• _Texte choisi_

====

M. Jacques Grosperrin. - Je remercie le président de la Conférence des présidents d'université de venir nous présenter la situation des universités, qui est un peu pessimiste.
Le contexte actuel est lié à l'augmentation importante du nombre d'étudiants. Cela pose la question des conditions d'entrée à l'université. Certains n'y ont peut-être pas leur place. Il existe aujourd'hui un vrai problème d'orientation, mais aussi de formation. C'est la raison pour laquelle je pense que la mise en place de prérequis est fondamentale. Il est vrai que la ministre a lancé une concertation qui doit normalement aboutir prochainement et permettre de supprimer le tirage au sort.

====

• _Exercice écrit A_
D'après le texte choisi, que doit permettre de supprimer la concertation lancée par la ministre ?
Les enregistrements qui suivent n'ont aucun lien avec le texte choisi.

• _Données_

====

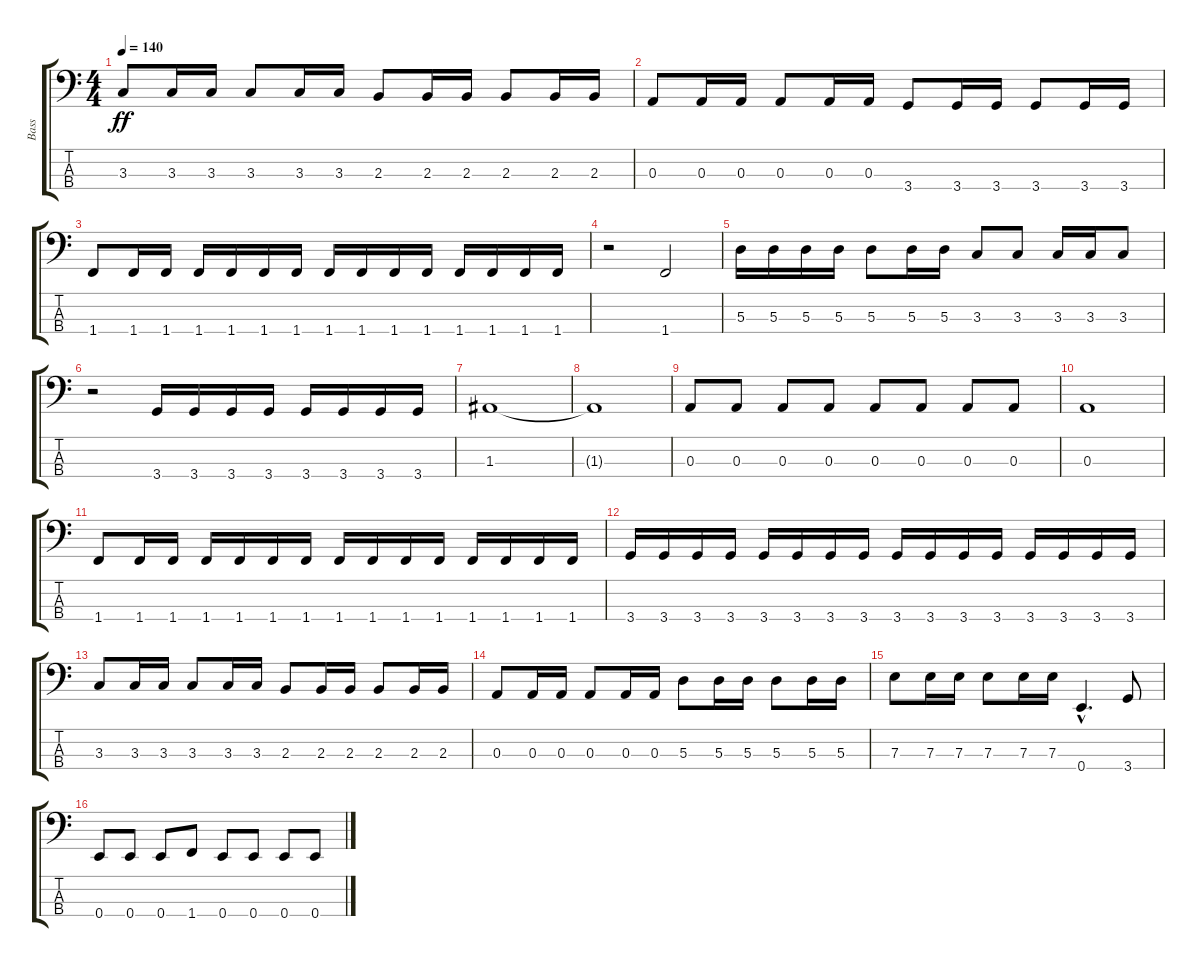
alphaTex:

\track ("Bass" "Bass") {instrument electricbassfinger}
\staff {score tabs}
\tuning (G2 D2 A1 E1) {hide}
\ts (4 4)
\tempo 140
\clef f4
\ks c
3.3.8{dy ff} 3.3.16 3.3.16 3.3.8 3.3.16 3.3.16 2.3.8 2.3.16 2.3.16 2.3.8 2.3.16 2.3.16 |
0.3.8 0.3.16 0.3.16 0.3.8 0.3.16 0.3.16 3.4.8 3.4.16 3.4.16 3.4.8 3.4.16 3.4.16 |
1.4.8 1.4.16 1.4.16 1.4.16 1.4.16 1.4.16 1.4.16 1.4.16 1.4.16 1.4.16 1.4.16 1.4.16 1.4.16 1.4.16 1.4.16 |
r.2 1.4.2 |
5.3.16 5.3.16 5.3.16 5.3.16 5.3.8 5.3.16 5.3.16 3.3.8 3.3.8 3.3.16 3.3.16 3.3.8 |
r.2 3.4.16 3.4.16 3.4.16 3.4.16 3.4.16 3.4.16 3.4.16 3.4.16 |
1.3.1 |
1.3{t}.1 |
0.3.8 0.3.8 0.3.8 0.3.8 0.3.8 0.3.8 0.3.8 0.3.8 |
0.3.1 |
1.4.8 1.4.16 1.4.16 1.4.16 1.4.16 1.4.16 1.4.16 1.4.16 1.4.16 1.4.16 1.4.16 1.4.16 1.4.16 1.4.16 1.4.16 |
3.4.16 3.4.16 3.4.16 3.4.16 3.4.16 3.4.16 3.4.16 3.4.16 3.4.16 3.4.16 3.4.16 3.4.16 3.4.16 3.4.16 3.4.16 3.4.16 |
3.3.8 3.3.16 3.3.16 3.3.8 3.3.16 3.3.16 2.3.8 2.3.16 2.3.16 2.3.8 2.3.16 2.3.16 |
0.3.8 0.3.16 0.3.16 0.3.8 0.3.16 0.3.16 5.3.8 5.3.16 5.3.16 5.3.8 5.3.16 5.3.16 |
7.3.8 7.3.16 7.3.16 7.3.8 7.3.16 7.3.16 0.4{hac}.4{d} 3.4.8 |
0.4.8 0.4.8 0.4.8 1.4.8 0.4.8 0.4.8 0.4.8 0.4.8
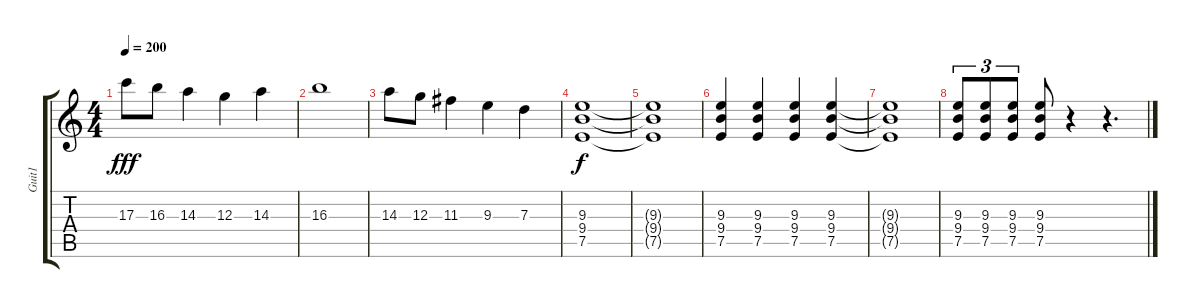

====

• _Exercice écrit B_
Recopiez à l'identique toutes les lignes des enregistrements ci-dessus, sans reprendre les images.

• _Réponse complète A_
Le tirage au sort.

• _Réponse complète B_
alphaTex:

\track ("Bass" "Bass") {instrument electricbassfinger}
\staff {score tabs}
\tuning (G2 D2 A1 E1) {hide}
\ts (4 4)
\tempo 140
\clef f4
\ks c
3.3.8{dy ff} 3.3.16 3.3.16 3.3.8 3.3.16 3.3.16 2.3.8 2.3.16 2.3.16 2.3.8 2.3.16 2.3.16 |
0.3.8 0.3.16 0.3.16 0.3.8 0.3.16 0.3.16 3.4.8 3.4.16 3.4.16 3.4.8 3.4.16 3.4.16 |
1.4.8 1.4.16 1.4.16 1.4.16 1.4.16 1.4.16 1.4.16 1.4.16 1.4.16 1.4.16 1.4.16 1.4.16 1.4.16 1.4.16 1.4.16 |
r.2 1.4.2 |
5.3.16 5.3.16 5.3.16 5.3.16 5.3.8 5.3.16 5.3.16 3.3.8 3.3.8 3.3.16 3.3.16 3.3.8 |
r.2 3.4.16 3.4.16 3.4.16 3.4.16 3.4.16 3.4.16 3.4.16 3.4.16 |
1.3.1 |
1.3{t}.1 |
0.3.8 0.3.8 0.3.8 0.3.8 0.3.8 0.3.8 0.3.8 0.3.8 |
0.3.1 |
1.4.8 1.4.16 1.4.16 1.4.16 1.4.16 1.4.16 1.4.16 1.4.16 1.4.16 1.4.16 1.4.16 1.4.16 1.4.16 1.4.16 1.4.16 |
3.4.16 3.4.16 3.4.16 3.4.16 3.4.16 3.4.16 3.4.16 3.4.16 3.4.16 3.4.16 3.4.16 3.4.16 3.4.16 3.4.16 3.4.16 3.4.16 |
3.3.8 3.3.16 3.3.16 3.3.8 3.3.16 3.3.16 2.3.8 2.3.16 2.3.16 2.3.8 2.3.16 2.3.16 |
0.3.8 0.3.16 0.3.16 0.3.8 0.3.16 0.3.16 5.3.8 5.3.16 5.3.16 5.3.8 5.3.16 5.3.16 |
7.3.8 7.3.16 7.3.16 7.3.8 7.3.16 7.3.16 0.4{hac}.4{d} 3.4.8 |
0.4.8 0.4.8 0.4.8 1.4.8 0.4.8 0.4.8 0.4.8 0.4.8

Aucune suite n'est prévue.